Minister of Culture of Montenegro
- In office 28 December 2017 – 4 December 2020
- Prime Minister: Duško Marković
- Preceded by: Janko Ljumović
- Succeeded by: Vesna Bratić (as Education, Science, Culture and Sports)

Mayor of Cetinje
- In office 23 November 2010 – 28 December 2017
- Preceded by: Milovan Janković
- Succeeded by: Aleksandar Kašćelan

Personal details
- Born: 11 March 1977 (age 49) Cetinje, SR Montenegro, SFR Yugoslavia
- Party: Democratic Party of Socialists
- Spouse: Milena Marović
- Occupation: Politician

= Aleksandar Bogdanović (politician) =

Montenegrin politician

Aleksandar Bogdanović (Александар Богдановић; born 11 March 1977) is a Montenegrin politician, former minister of culture in Government of Montenegro and former mayor of Cetinje, deputy of Democratic Party of Socialists in Parliament of Montenegro.

==Biography==
He was born on 11 March 1977 in Cetinje. Finishing high school in California, Bogdanović graduated management in Belgrade. From 2000 to 2005, served in Ministry of Economy, and from 2005 he was an advisor of President of Montenegro Filip Vujanović.
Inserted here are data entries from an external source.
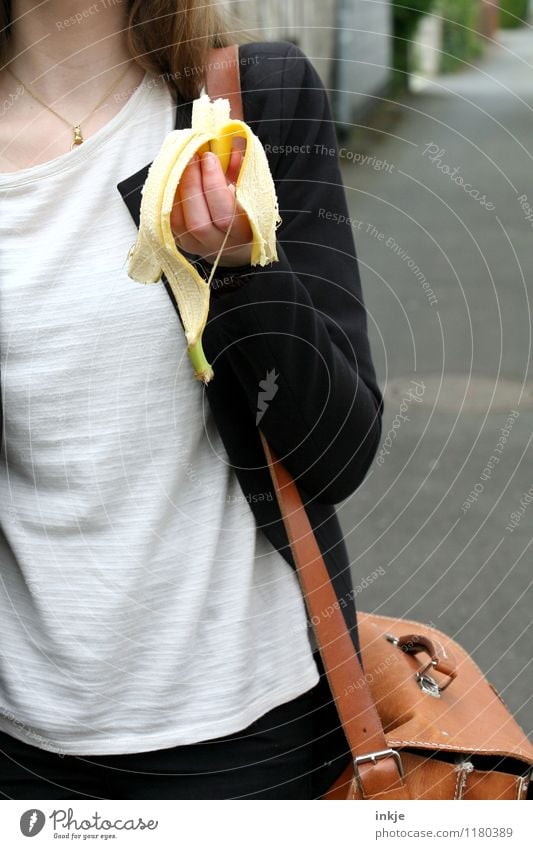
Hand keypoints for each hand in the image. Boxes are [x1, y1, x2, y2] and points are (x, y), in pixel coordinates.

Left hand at [170, 139, 252, 267]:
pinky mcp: (179, 242)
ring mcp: (196, 246)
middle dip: (191, 184)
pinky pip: (167, 219)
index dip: (213, 184)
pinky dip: (167, 195)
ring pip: (179, 222)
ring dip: (177, 188)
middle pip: (198, 223)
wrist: (233, 240)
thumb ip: (240, 170)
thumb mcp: (248, 189)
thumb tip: (230, 149)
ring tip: (181, 163)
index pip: (224, 214)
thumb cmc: (244, 209)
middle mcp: (218, 245)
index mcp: (242, 233)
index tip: (209, 157)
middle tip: (191, 156)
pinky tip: (172, 175)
In 2009, Bogdanović became a youngest MP in Parliament of Montenegro, as a member of Democratic Party of Socialists. In 2010, Bogdanović started his mandate as mayor of Cetinje. On 2013, after an absolute win on Cetinje local elections, he gained another mandate on that position.

In 2017, Government of Montenegro informed that Bogdanović would be a new minister of culture. That proposal was approved by Parliament of Montenegro on 28 December 2017.

== Other work ==

=== Memberships and awards ===
He was also a member of Permanent High Level Group (PHLG) and representative of Montenegro in the Athens process. From 2011 to 2014, he was the President of the Union of municipalities of Montenegro. In December 2014, he was elected as a President of the Board of the Union of municipalities of Montenegro.

Bogdanović was awarded as Best Mayor of the region in 2014, during the ceremony for the election of the best manager and the best company of Southeastern and Middle Europe (Sarajevo). During the same year, President of Italy Giorgio Napolitano awarded Bogdanović with the Order of the Star of Italy, the most significant acknowledgement that is being awarded to foreign citizens for extraordinary contribution to the promotion of Italian culture.

| Ribbon bar | Award or decoration | Country | Date | Place | Note | Ref. |
|---|---|---|---|---|---|---|
|  | Order of the Star of Italy | Italy | 3 June 2014 | Rome |  |  |

=== Academic Work ===
From 2007 to 2011, Aleksandar Bogdanović was lecturer at the Faculty of Administrative and European Studies (FDES) in Podgorica, on the subjects Economy of public sector and Public finances of the EU. He was guest lecturer at the University in Belgrade, Diplomatic Academy and University in Sofia.

=== Sports ===
From 2013 to 2018, Bogdanović was a president of Football Club Lovćen. During his mandate, FK Lovćen won Montenegrin Cup (2014) and played first-ever and so far the only season in UEFA competitions.

==Personal life==
Since 2012, Aleksandar Bogdanović is married to Milena Marović. He lives in Cetinje, where is the seat of Ministry of Culture, too. He speaks English and Spanish language.